We have had to buy hay before and you can get really ripped off by hay sellers. We bought some that was supposed to be 1400# round bales. When Mr. FH unloaded it he didn't think they were that heavy. We had put a scale under our bale processor so he had a good idea of hay weight when he was feeding. I think that scale cost $2500 extra when we bought the bale processor. The scale showed the bales Mr. FH fed through it weighed much less. So he took a flatbed trailer load to town and weighed on the scale there. Same story. So we called the seller and told him what we had found and that we weren't going to pay for 1400# bales on that hay and the rest of what we had spoken for. He agreed and sent the rest of the hay at the real weight, not what he thought they weighed. That scale paid for itself on that one deal alone.
 
A friend of mine told me he paid $85 a bale for wheat straw. They probably weigh 1000 pounds a round bale. I dont know if that was on the field or if the guy delivered for that price.
Last year I could have baled all the barley straw in the world and sold it on the field at a small profit for $20 a bale but nobody wanted it. Sure glad that I baled a bunch of it for myself because thats all that is saving us this year.
 
I just paid $98/ton for some creeping red fescue grass straw. Vegetable screening and irrigated stockpile pasture will be our saving grace
 
I hate buying hay, what ever we manage to put up seems to be better then most we buy,
I bought 3 big loads of suncured alfalfa pellets at $300. tonne plus $35 /tonne trucking. Fed in the bunk there is very little waste.

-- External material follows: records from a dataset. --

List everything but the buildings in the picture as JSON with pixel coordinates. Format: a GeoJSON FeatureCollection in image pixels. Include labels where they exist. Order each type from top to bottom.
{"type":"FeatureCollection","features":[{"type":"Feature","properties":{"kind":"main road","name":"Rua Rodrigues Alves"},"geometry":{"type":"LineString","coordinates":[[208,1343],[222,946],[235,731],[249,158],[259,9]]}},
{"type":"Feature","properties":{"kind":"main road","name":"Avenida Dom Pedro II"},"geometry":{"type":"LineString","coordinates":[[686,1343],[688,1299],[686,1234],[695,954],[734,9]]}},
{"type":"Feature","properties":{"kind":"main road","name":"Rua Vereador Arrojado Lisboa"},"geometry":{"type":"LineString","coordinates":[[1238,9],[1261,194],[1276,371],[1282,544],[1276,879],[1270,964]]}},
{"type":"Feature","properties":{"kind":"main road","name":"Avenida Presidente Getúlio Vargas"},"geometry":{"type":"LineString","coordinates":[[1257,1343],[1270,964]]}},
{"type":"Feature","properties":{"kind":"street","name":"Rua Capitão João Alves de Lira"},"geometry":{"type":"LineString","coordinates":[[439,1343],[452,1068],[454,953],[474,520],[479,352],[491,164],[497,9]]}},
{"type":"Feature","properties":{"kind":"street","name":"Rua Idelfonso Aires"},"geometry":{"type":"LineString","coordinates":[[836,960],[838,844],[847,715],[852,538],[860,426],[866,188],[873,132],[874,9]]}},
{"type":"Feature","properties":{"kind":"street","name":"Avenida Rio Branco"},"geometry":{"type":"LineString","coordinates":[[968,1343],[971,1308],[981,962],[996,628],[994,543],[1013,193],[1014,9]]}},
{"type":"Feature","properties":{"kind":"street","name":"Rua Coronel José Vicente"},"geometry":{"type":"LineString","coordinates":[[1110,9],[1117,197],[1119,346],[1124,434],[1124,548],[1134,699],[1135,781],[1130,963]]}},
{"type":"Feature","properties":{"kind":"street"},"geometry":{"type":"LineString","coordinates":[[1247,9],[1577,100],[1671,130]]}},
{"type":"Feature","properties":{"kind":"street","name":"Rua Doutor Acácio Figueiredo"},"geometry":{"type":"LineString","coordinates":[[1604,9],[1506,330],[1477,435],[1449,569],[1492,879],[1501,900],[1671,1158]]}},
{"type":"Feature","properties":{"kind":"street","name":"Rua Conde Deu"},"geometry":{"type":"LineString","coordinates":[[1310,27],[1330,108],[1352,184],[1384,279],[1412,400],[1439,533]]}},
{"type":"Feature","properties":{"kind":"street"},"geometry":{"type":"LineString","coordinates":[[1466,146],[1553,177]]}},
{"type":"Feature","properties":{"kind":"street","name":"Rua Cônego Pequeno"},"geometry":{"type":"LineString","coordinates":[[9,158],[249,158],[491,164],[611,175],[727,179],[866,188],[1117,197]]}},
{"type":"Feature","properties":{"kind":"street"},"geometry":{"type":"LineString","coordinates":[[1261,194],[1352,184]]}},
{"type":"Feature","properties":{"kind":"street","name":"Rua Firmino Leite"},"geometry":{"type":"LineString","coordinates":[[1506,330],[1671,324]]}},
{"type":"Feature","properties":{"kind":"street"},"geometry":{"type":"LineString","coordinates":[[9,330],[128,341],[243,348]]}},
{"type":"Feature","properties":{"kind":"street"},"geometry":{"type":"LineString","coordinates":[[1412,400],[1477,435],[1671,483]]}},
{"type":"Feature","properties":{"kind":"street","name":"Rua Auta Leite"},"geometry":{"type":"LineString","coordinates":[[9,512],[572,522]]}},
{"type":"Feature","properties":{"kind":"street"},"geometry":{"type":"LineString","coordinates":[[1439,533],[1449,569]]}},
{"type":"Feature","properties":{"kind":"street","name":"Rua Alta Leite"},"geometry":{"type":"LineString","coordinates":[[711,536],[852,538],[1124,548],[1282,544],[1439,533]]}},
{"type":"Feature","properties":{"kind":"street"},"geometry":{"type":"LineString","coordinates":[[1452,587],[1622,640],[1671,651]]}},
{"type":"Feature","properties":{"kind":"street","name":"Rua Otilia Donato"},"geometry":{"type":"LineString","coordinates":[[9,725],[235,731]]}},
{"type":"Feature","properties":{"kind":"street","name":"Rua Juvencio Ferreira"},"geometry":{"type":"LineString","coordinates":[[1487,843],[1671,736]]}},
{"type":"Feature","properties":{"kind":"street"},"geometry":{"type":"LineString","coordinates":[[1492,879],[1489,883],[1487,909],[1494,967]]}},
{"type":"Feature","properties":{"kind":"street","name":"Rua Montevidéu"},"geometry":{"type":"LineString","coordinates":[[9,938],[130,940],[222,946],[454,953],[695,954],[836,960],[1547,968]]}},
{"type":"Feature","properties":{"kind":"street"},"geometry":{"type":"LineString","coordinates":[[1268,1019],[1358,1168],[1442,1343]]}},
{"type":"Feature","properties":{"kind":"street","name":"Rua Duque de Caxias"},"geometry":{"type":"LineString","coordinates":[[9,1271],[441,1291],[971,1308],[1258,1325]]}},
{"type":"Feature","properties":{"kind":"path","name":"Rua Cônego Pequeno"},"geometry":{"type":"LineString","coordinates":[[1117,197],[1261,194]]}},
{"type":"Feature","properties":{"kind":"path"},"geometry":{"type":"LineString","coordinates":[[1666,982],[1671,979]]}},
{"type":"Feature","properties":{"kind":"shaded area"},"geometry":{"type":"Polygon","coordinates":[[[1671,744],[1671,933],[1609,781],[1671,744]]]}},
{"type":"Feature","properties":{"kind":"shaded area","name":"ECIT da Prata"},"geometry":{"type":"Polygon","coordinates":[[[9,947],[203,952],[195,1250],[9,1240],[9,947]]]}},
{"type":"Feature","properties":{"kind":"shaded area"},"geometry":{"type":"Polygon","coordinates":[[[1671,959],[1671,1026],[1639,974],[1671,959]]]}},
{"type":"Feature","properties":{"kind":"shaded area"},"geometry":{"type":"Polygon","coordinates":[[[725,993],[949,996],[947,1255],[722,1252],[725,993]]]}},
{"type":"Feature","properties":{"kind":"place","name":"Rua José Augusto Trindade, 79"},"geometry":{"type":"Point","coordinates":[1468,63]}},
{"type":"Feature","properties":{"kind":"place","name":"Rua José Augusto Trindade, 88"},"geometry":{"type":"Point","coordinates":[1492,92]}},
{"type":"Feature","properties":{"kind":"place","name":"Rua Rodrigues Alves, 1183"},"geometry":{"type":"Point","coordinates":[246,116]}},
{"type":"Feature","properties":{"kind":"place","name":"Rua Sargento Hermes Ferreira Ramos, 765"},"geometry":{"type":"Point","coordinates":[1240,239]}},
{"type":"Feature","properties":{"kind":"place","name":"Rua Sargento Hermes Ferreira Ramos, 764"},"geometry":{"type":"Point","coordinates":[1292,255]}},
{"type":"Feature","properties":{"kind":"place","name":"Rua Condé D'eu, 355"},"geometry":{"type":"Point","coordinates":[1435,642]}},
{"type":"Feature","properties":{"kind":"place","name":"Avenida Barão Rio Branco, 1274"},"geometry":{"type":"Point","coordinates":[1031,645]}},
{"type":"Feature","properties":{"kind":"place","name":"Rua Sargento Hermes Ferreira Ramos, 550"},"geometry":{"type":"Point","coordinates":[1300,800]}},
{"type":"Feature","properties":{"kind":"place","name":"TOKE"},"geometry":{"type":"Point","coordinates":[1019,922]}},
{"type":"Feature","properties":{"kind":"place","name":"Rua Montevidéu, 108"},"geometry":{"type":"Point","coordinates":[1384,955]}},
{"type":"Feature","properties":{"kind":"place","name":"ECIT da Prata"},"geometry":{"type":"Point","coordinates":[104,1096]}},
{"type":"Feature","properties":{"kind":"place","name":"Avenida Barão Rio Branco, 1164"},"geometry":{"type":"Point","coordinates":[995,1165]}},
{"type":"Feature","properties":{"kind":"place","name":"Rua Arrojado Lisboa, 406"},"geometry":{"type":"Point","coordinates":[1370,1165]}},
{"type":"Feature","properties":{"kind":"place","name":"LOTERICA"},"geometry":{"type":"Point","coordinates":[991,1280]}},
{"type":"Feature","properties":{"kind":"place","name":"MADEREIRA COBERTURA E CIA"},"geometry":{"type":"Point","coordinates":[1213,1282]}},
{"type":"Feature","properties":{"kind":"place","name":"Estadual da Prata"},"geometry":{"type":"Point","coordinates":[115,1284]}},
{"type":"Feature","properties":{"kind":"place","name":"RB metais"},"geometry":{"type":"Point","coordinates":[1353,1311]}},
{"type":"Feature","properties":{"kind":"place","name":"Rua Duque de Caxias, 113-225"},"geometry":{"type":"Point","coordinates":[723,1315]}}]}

Is that from picture butte Alberta?
I used to buy their cubes for an old horse. Cows can't eat the cubes. But you say you got pellets.

I have about enough feed until March but it just doesn't make any sense for me to buy much feed at the going rates. Right now a 600 lbs calf is worth about $1100. I wonder what that calf will be worth next year?
 
Is that from picture butte Alberta?
I used to buy their cubes for an old horse. Cows can't eat the cubes. But you say you got pellets.

I have about enough feed until March but it just doesn't make any sense for me to buy much feed at the going rates. Right now a 600 lbs calf is worth about $1100. I wonder what that calf will be worth next year?
That is nothing to sneeze at. Calves around here brought $900 to $1000.